El rompimiento progresivo con la humildad ontológica del ser humano y la consecuente pretensión de hacerlo dueño y poseedor incondicionado de la naturaleza ha derivado en una sobrevaloración del individuo, al grado de concebirlo legislador de sí mismo.
A partir de esta libertad absoluta y sin naturaleza, en que cada individuo se concibe a sí mismo como la única instancia legitimada para dictarse normas, con el único límite de la libertad ajena, se han generado, a mi parecer, consecuencias importantes en perjuicio de los derechos humanos y su plena vigencia en casos concretos, pues postular que la libertad de un individuo es el obstáculo de la libertad del otro deriva necesariamente en el olvido de un bien común a perseguir entre todos y esto, a su vez, deviene en que la fuerza, el poder y las mayorías se constituyan en los únicos criterios para decidir respecto de la preeminencia o legalidad de una conducta respecto de otra.
En otras palabras, esta forma de entender al ser humano nos ha llevado a percibir toda la realidad desde una perspectiva individualista, que ha ido derivando en un proceso de oscurecimiento de la dimensión social de los derechos. En la actualidad, los derechos humanos suelen abordarse desde la perspectiva de su titular, con el olvido casi por completo de los demás individuos y de la sociedad en su conjunto.
De esta concepción absoluta e individualista de la libertad invariablemente se sigue el siguiente axioma: “si todos los derechos humanos son reductibles al derecho general de libertad, solo puede gozar de ellos quien sea capaz de acreditarse como ser libre y, por ende, capaz de autonormarse”, situación que no deja de tener consecuencias preocupantes en deterioro de la vocación universal de los derechos humanos, como puede ser el hecho de que se priva de los mismos a todo aquel incapaz fácticamente de autolegislarse. Los no nacidos, los niños, los ancianos, algunas personas con discapacidad y, en general, los más débiles e indefensos son privados de derechos y a merced de los más fuertes.

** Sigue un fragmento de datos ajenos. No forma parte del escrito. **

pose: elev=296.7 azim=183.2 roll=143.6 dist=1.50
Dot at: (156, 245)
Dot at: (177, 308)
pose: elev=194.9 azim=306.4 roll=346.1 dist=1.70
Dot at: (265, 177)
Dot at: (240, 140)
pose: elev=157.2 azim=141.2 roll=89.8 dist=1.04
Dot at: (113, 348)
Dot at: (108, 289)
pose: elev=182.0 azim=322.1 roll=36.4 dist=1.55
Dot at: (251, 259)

En suma, el axioma en cuestión conlleva admitir que hay vidas más dignas que otras o, peor aún, vidas dignas e indignas.
Coincido con una reciente reflexión del profesor José María Torralba, con motivo del debate en España por la nueva ley de eutanasia, quien señalaba la conveniencia de recuperar la noción objetiva de dignidad, entendida como valor intrínseco al ser humano, por tratarse de un sentido que hace extensiva la protección de los derechos, especialmente a los más vulnerables, pues sabernos poseedores de un valor intrínseco permite transitar de una concepción de la persona como sujeto aislado, a la de un ser dependiente de los demás, con la seguridad de que cuenta con su apoyo incondicional.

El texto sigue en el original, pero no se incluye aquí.